Work required: Retype the records below word for word, starting at the line with "shows a pulse" and continuing up to and including the line with "Response: 101". Leave the pictures out of your copy.

#### Dataset

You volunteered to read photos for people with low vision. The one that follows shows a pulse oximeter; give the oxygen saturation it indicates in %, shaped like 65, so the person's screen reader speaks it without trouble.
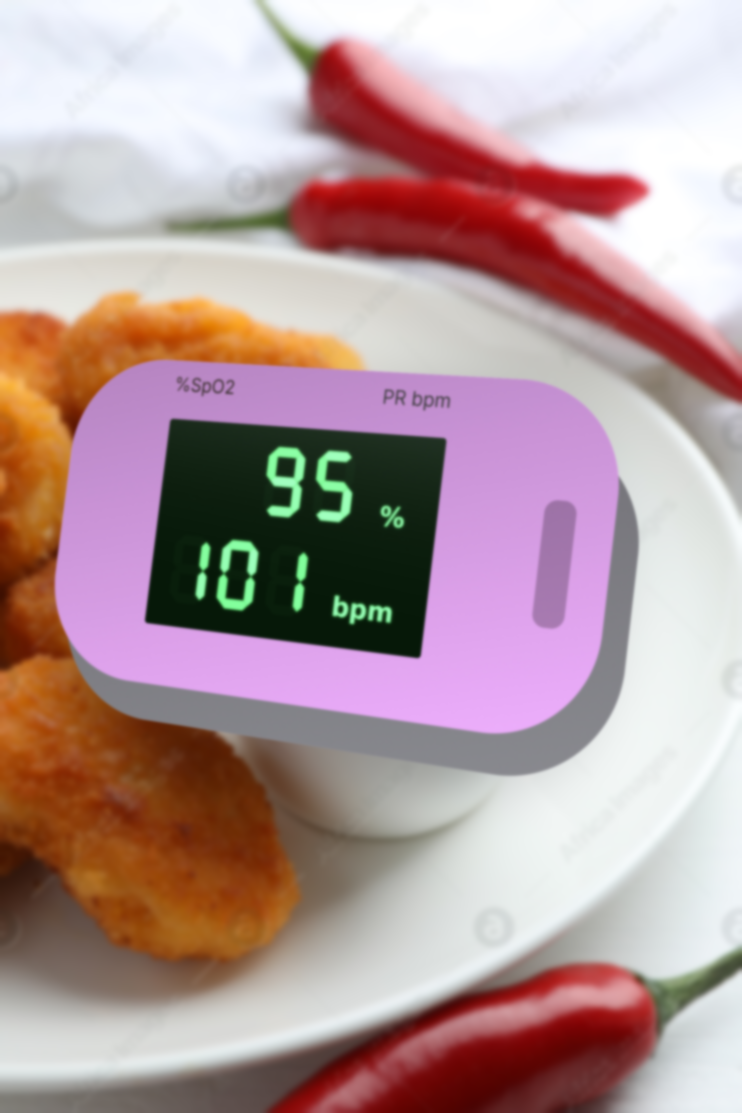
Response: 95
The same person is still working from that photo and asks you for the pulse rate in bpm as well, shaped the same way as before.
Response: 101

########
#### Dataset

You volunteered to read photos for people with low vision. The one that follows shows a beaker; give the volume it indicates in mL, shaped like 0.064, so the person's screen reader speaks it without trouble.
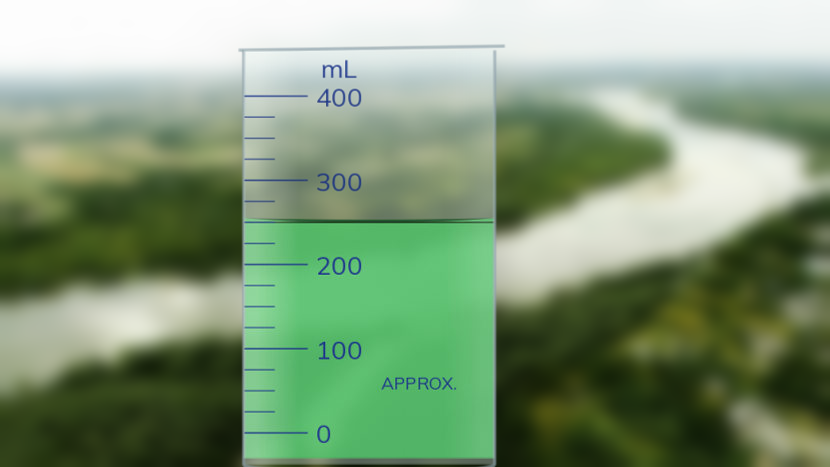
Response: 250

########

Your response:
You volunteered to read photos for people with low vision. The one that follows shows a pulse oximeter; give the oxygen saturation it indicates in %, shaped like 65, so the person's screen reader speaks it without trouble.
Response: 95
The same person is still working from that photo and asks you for the pulse rate in bpm as well, shaped the same way as before.
Response: 101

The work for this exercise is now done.